Recently, a female car owner who defended her rights on the roof of the car at the Shanghai Auto Show announced the details of the trial in which Tesla sued her for RMB 5 million for reputational infringement. The female car owner said that during the trial, Judge Chen Qiang kept asking me a key question: Is the brake failure I claimed was my subjective judgment? Or have you confirmed that you have a solid basis?
The female car owner said,If someone at Tesla had explicitly admitted that the brakes failed, the case would not need to be tried. He would directly declare the plaintiff Tesla to lose the case in court.
As for the "brake failure" case, the female car owner said: The driving data recording was verbally reported by the Tesla after-sales manager during the call on February 27, 21. I have submitted this recording to the court as evidence (see Defendant’s Evidence Group 4, No. 11 for details). I released this recording before the rights protection at the auto show in March 21.
The data reported verbally by Tesla staff showed that ABS occurred 2.7 seconds after the brakes were applied. On dry and flat roads, ABSIn a normal Tesla, ABS will only occur when the brakes are applied hard. Since it is applied hard, why is the braking distance so long?
The ABS is turned on, but the brake deceleration is much lower than that of a normal vehicle. Isn't this a brake failure?
If the brakes had not failed, two years later, Tesla would have been able to produce complete data to prove that the brakes were fine.
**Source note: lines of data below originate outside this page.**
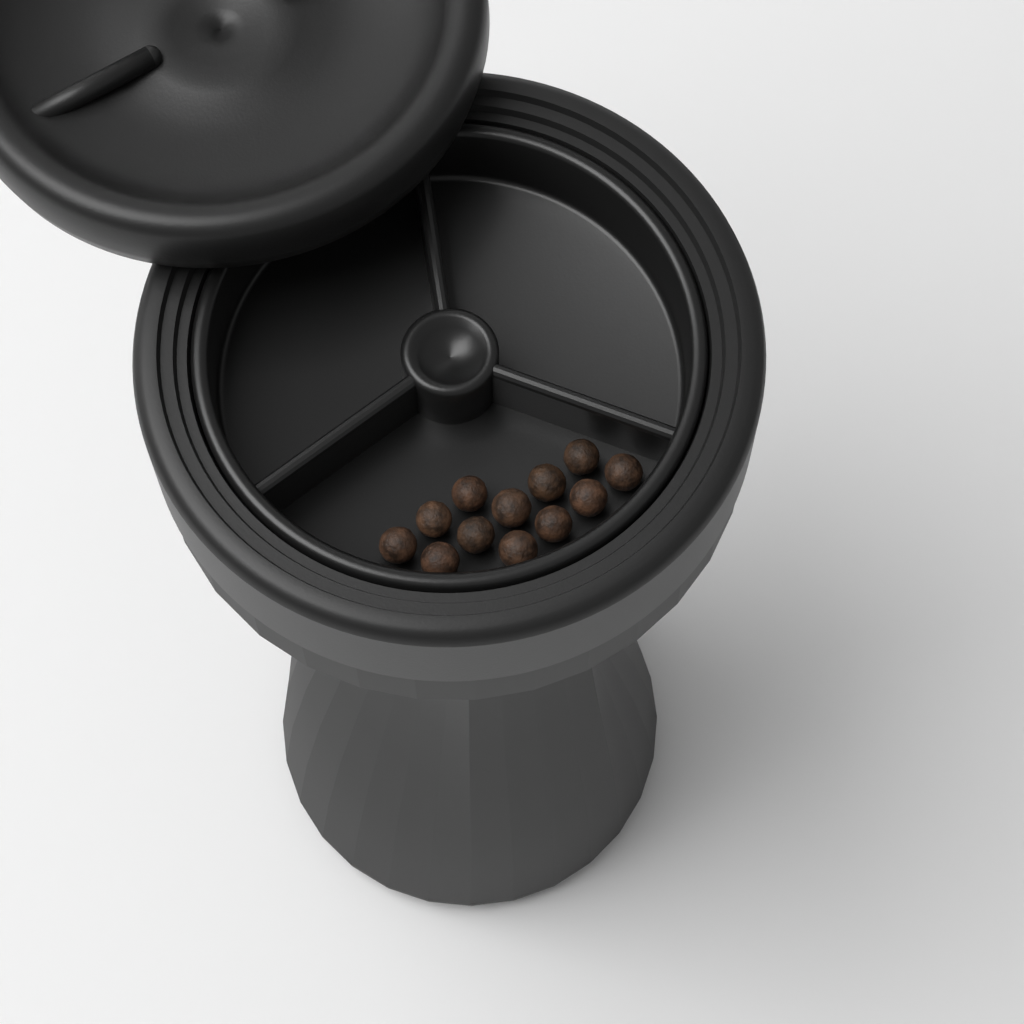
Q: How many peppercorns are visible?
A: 12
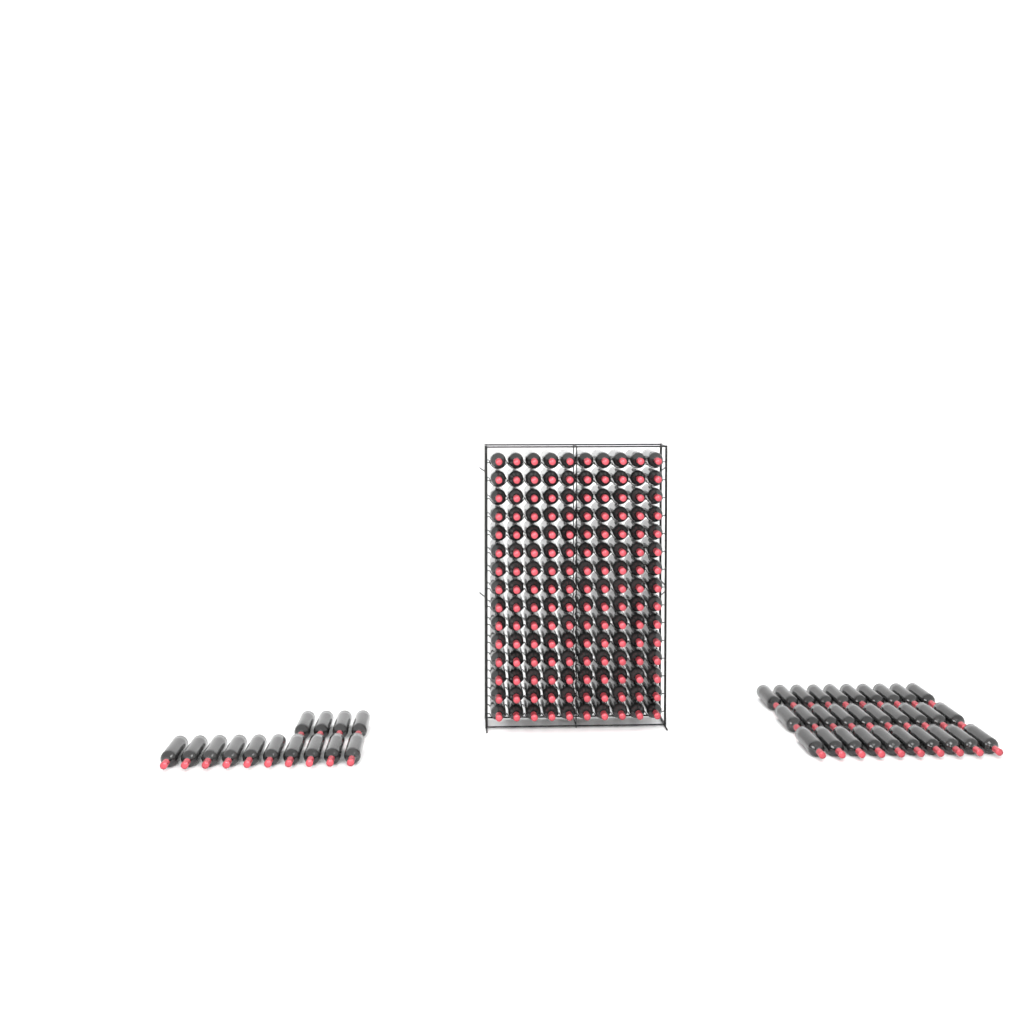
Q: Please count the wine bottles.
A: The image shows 194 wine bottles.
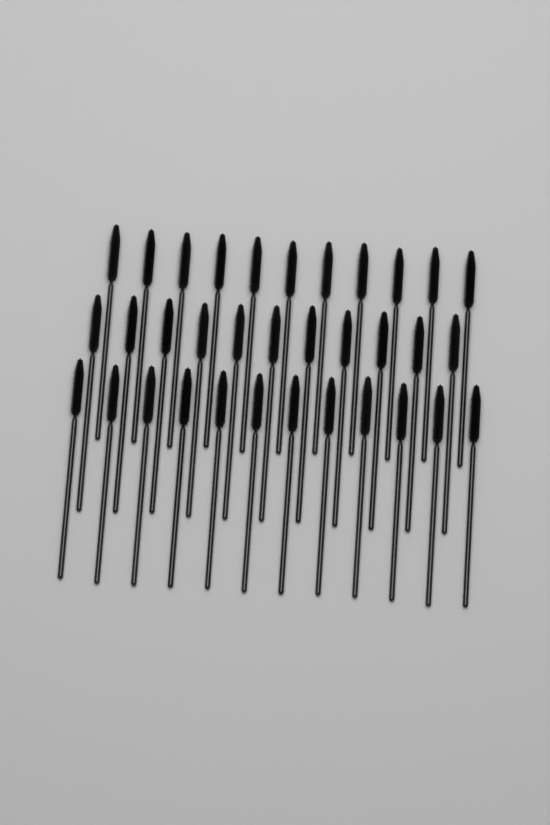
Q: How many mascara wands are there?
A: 34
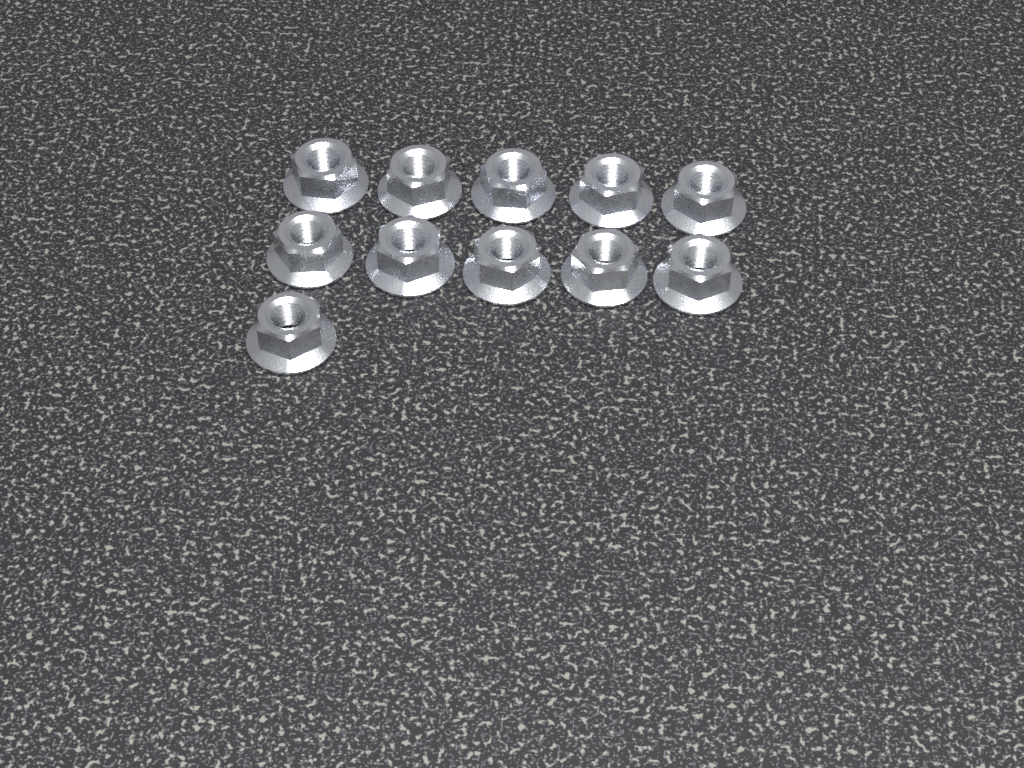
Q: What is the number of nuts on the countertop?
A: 11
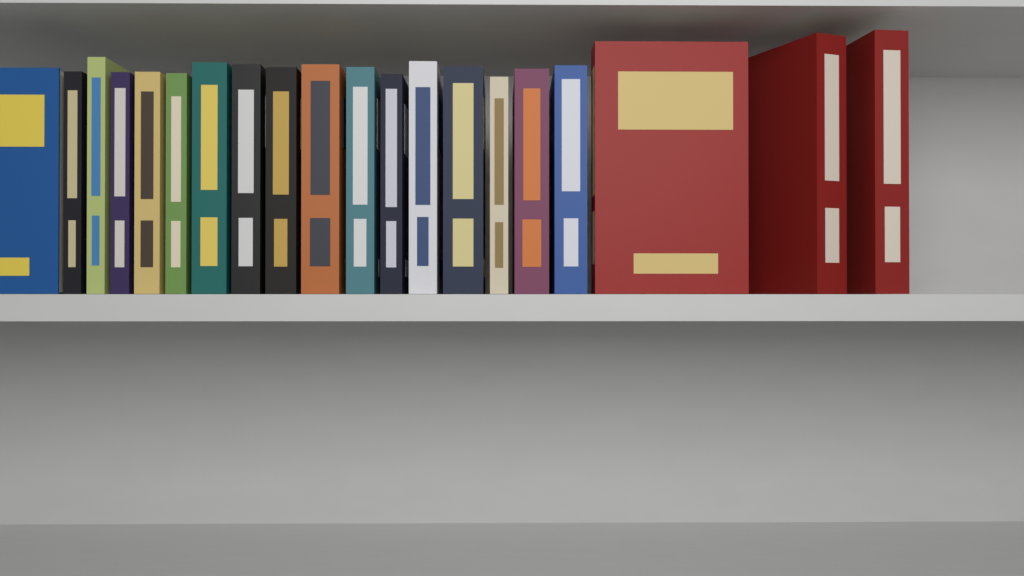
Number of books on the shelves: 20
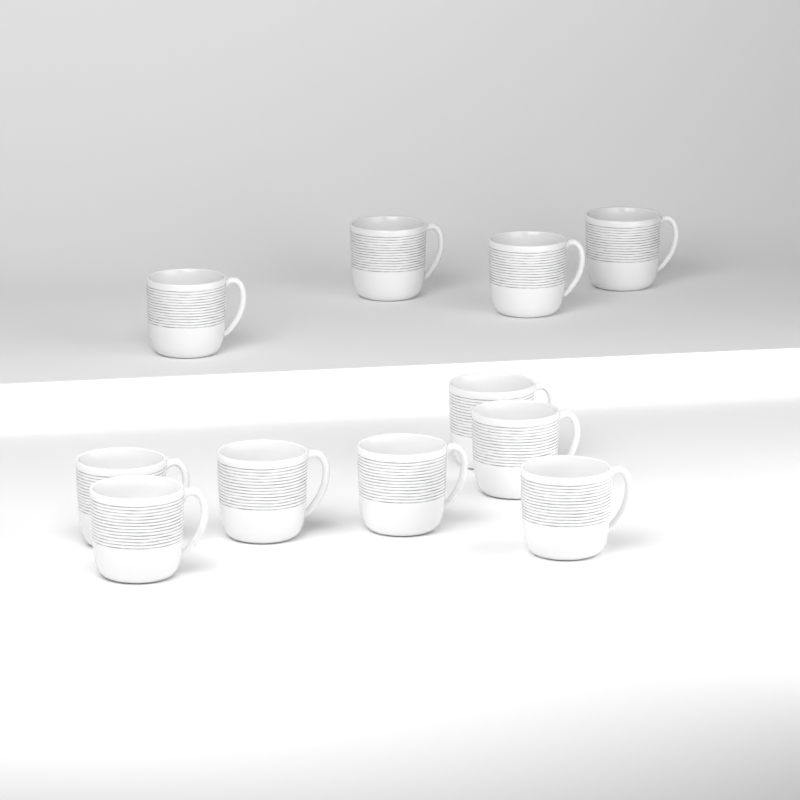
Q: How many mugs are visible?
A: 11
Why doesn't Tesla offer it? If Tesla proactively provided data from the beginning, would the Shanghai Auto Show roof rights protection incident on April 19, 2021 still happen?
During the rights protection incident that year, the State Administration of Supervision and the China Consumers Association both spoke out, and the State Administration also ordered Tesla to provide complete data directly and unconditionally. It’s been three years, where’s the data? Does Tesla offer it?